103 reviews183 followers
May 7, 2009
Reading this reminded me of A.M. Homes' This Book Will Save Your Life. It has the same matter-of-fact storytelling style and the same surreal, impossible events that become believable and logical as a result of Krusoe's ability to create realism and truth out of coincidence and implausibility. I loved it.
Profile Image for Carrie.
241 reviews
December 10, 2008
This is probably the weirdest book I have ever read, but it does make you think about fate, infatuation etc. I can't recommend it due to the sexual references which are random, completely inappropriate, and do not add to the plotline other than to make you think the author is disturbed.
Profile Image for Louis.
503 reviews21 followers
April 7, 2011
I read this book while taking Jim Krusoe's fiction writing courses at Santa Monica College. It combines two genres you don't see often, sci-fi and romance. One of the most unique takes on the the ability to find a lasting love I've ever read.
243 reviews
July 31, 2015
I actually gave up on this book after less than 50 pages.

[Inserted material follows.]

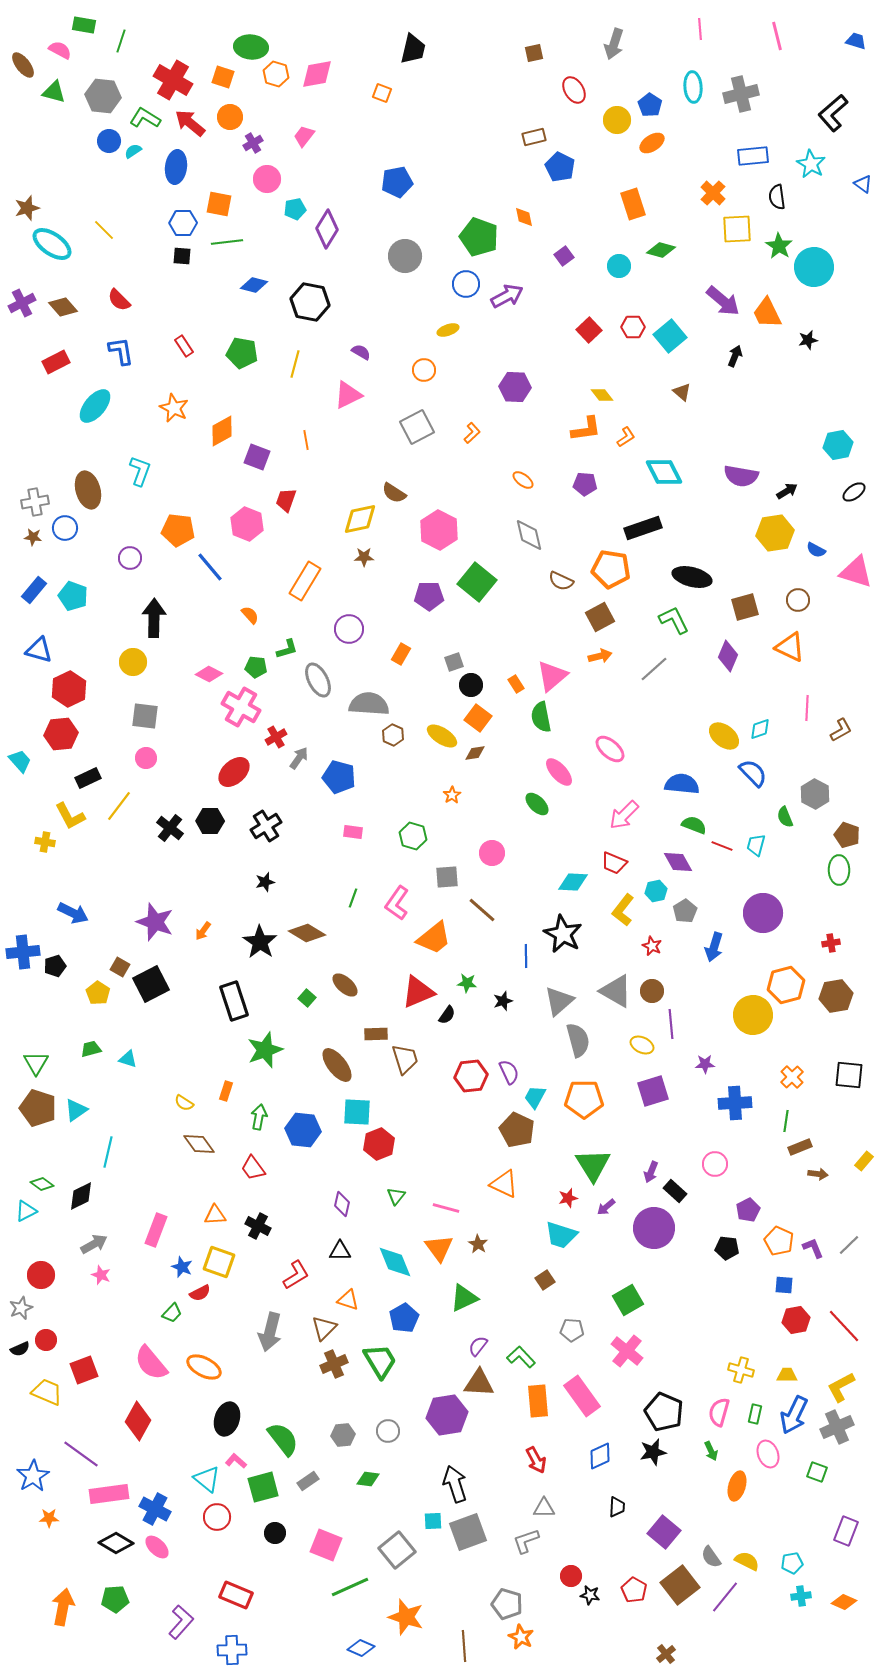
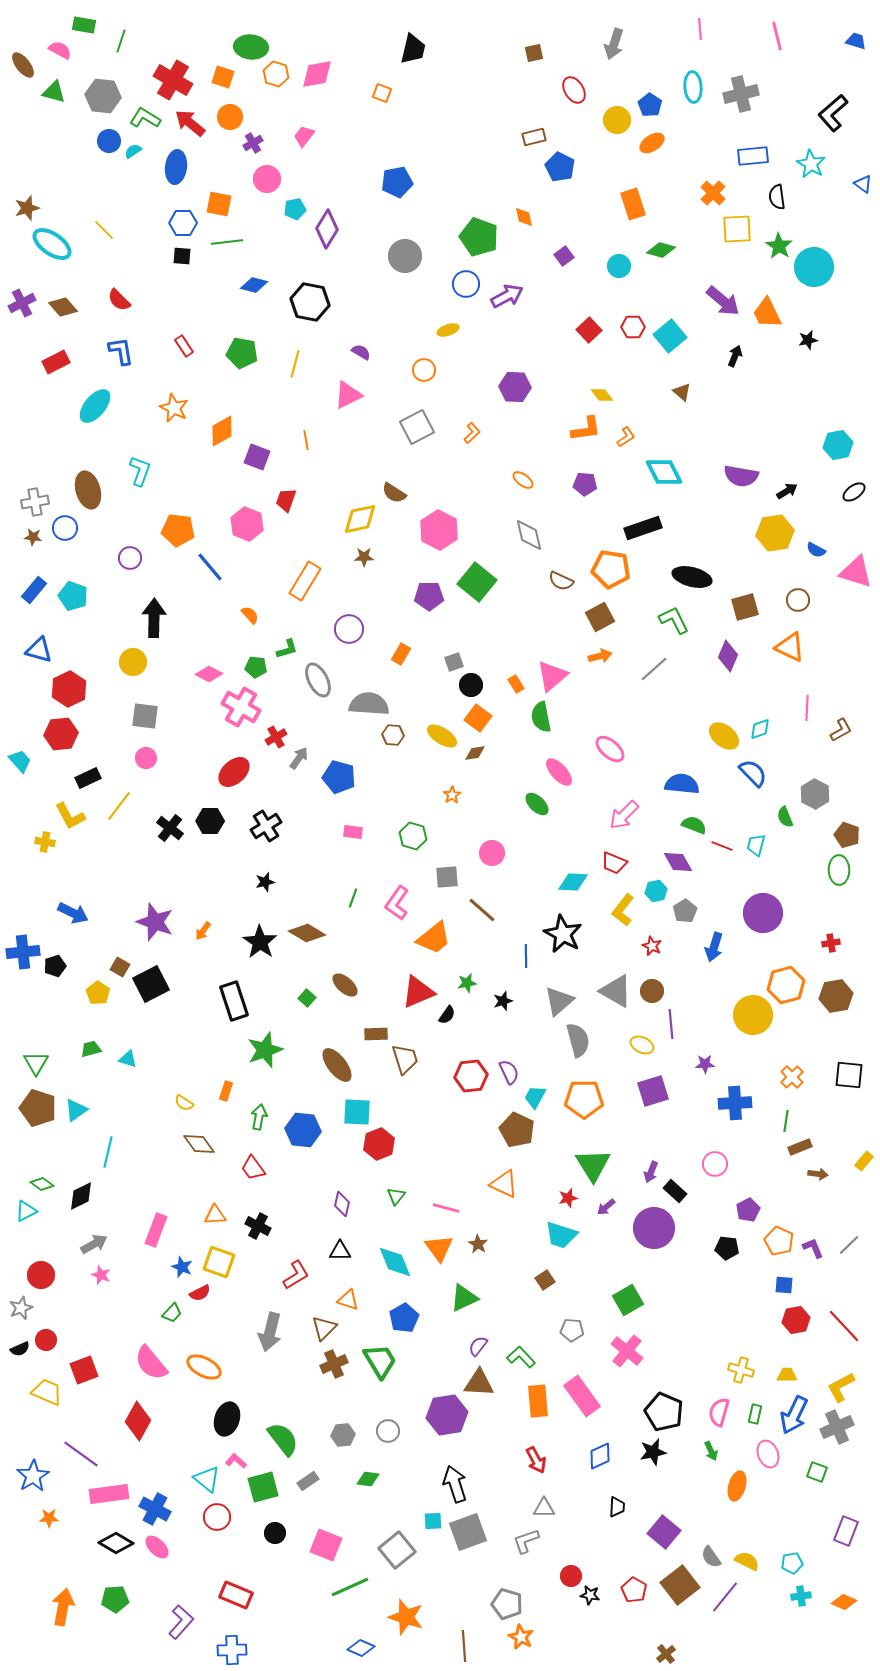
brown hexagon at (393, 735): rotated 20 degrees counterclockwise
green star at (467, 983): rotated 18 degrees counterclockwise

It was just so poorly written, boring, unbelievable, and self-indulgent. I find it hard to believe the author is an instructor at a college.
Profile Image for Kelly.
1,068 reviews27 followers
June 21, 2022

I've gone back and forth on what to rate this one. Really it's probably about 2.5 stars, but for nicety sake I'm rounding up. There was much about Krusoe's style that I liked; however, the story was entirely unrealistic and not in a fun way.
Profile Image for Stephanie.
24 reviews5 followers
July 5, 2008
strange, lovely...but i never became fully engaged by it. now i have to move on to school books. goodbye fiction!
Profile Image for Jason Walker.
149 reviews5 followers
January 18, 2010
Clever and strange and still very readable. This became one of my favorite books in 2003. I just found myself reminiscing about it this weekend. It may someday be on my list of all time favorites.